The biggest reason for the decline of advertising imo is the demise of OTS.
OTS was just a simple number on the brief, it came from the media dept and it was an abbreviation for ‘Opportunities To See’.
Basically, it just meant roughly how many times our target market might see our ads.
Media depts deal in figures about ratings, and reach, and penetration, and TVRs, and all sorts of numbers that mean nothing to me.
I don’t need to know what those numbers mean because I don’t work in the media dept.
But I do need to know anything that affects my ads and how they get seen.
I need to know it in simple language that I can understand.
So I need the media dept to break it down into a number that’s useful for me.
That’s why OTS was one of the most important parts of the brief.
How many times would my target market be exposed to my advertising?
That meant I had an idea whether it would get boring, whether I’d need more than one ad.
For instance, the brief might say this advertising has an OTS of 20.
That meant my target market would see my advertising roughly 20 times.
So I’d think, will they get bored seeing the same ad twenty times?
Will they start to turn off?
In order to keep them interested will I need more than one ad?
Generally, I’d figure a single ad would need an OTS of around 5.
For an OTS of 20 or above, we might need a campaign of three ads or more.
You’d know an ad would begin to get predictable and boring after the sixth or seventh time, which meant viewers would change channels, fast forward, or leave the room, so you were wasting your money running the same ad too many times.
Which is why you’d make a campaign of several ads.
You keep the same central thought, but you don’t want viewers to get bored so you present it in different, surprising ways in different ads.
And instead of getting boring it gets reinforced, you make the same point from a different angle each time, the brand gets refreshed and it stays fresh in the consumers mind.
I think that’s the reason we don’t put OTS on the briefs anymore.
It would be too embarrassing.
The OTS for a single ad would now be around 100.
Creatives and clients would read the brief and say:
“Hang on, you mean they’re going to be seeing the same ad OVER A HUNDRED TIMES? They’ll be bored bloody sick of it.”
It’s too embarrassing to admit we’re asking for a single piece of content which we’re going to bash the consumer over the head with again and again.

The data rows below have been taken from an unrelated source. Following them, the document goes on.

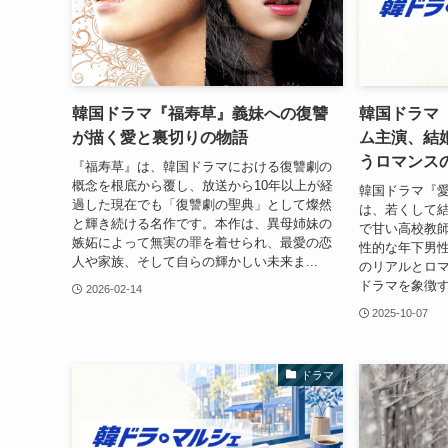
韓国ドラマ『福寿草』義妹への復讐
韓国ドラマ
が描く愛と裏切りの物語
ム主演、結
うロマンス
『福寿草』は、韓国ドラマにおける復讐劇の
概念を根底から覆し、放送から10年以上が経
韓国ドラマ『愛す
過した現在でも「復讐劇の聖典」として燦然
は、若くして
と輝き続ける名作です。本作は、異母姉妹の
で甘い高校教
嫉妬によって無実の罪を着せられ、最愛の恋
性的な年下男
人や家族、そして自らの輝かしい未来ま...
のリアルとロ
ドラマを象徴す
2026-02-14
2025-10-07
ドラマ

Often the same ad in every commercial break all night.
The OTS would show too clearly just exactly how dull and boring the advertising will be.
No one wants to admit that, so we’ve stopped including that figure on the brief.
Adam Morgan, who wrote Eating the Big Fish, has approached the subject of how boring advertising is from a purely financial angle.
He’s just launched a series of podcasts, the first episode is with Peter Fields, Group Head of Effectiveness at Adam & Eve.
Fields shows, with charts and statistics, how boredom and dullness is wasting £10-15 million of clients’ money per campaign on average.
It’s amazing no one’s thought of this before, quite obviously the problem with advertising is it bores everyone to death.
But this didn’t seem to be a problem as long as it was seen to work, i.e. sell stuff.
But the question is, why has advertising become so inefficient and wasteful at doing that?
That’s where it’s worth looking at different solutions to the problem.
For me, even the best commercial will get boring after about the 50th viewing.
Which is why the place to start, is what the viewer receives and why it bores them stiff.
Put the OTS back on the brief, up front, so there’s nowhere to hide what’s happening.
I dread when a new phone is launched. The ots for commercial is probably 300.
You’d think the phone giants would make more than 1 spot. But they don’t. 1 bloody meaningless spot repeated ad nauseam.
“The reason they don’t do campaigns is the phones are moving,” my friend who works for a Telco explains.
So if the stupid thing can sell without ads, why make a commercial? And why repeat it.
Ads follow a Laffer curve. First few aren’t enough. Too many is annoying. It would make sense therefore to bring back OTS, even if to save money. It would be like a Useby date for ads.
Very interesting! I can recall a bunch of brands that I hate just because of how much they have put the same add in front of me 😀 Ads helping me saving money I guess.
I suspect the OTS went out of style around the time methods of delivering ads exploded, so creatives had to come up with variants for banners, social, YouTube pre rolls et al. The idea is that your idea is now ‘content’ that can be pumped through all these little pipelines, so you need to come up with something that ticks all those boxes. I wonder is anything would change for the better if the people who wrote the brief had to put an OTS number that covered all these angles? Probably much harder to calculate, but the answer would be enlightening.
‘Opportunities to see’ is not and has never been the same as ‘seen’.
But – way back when the difference between the two was not vast. So OTS was a useful number.
Today with ad fraud, bots and the rest of the rubbish attached to online advertising the gap between ‘opportunities’ and ‘actually viewed’ is a chasm.
Which is why nobody uses the number any more, and why smart media people use better measures instead.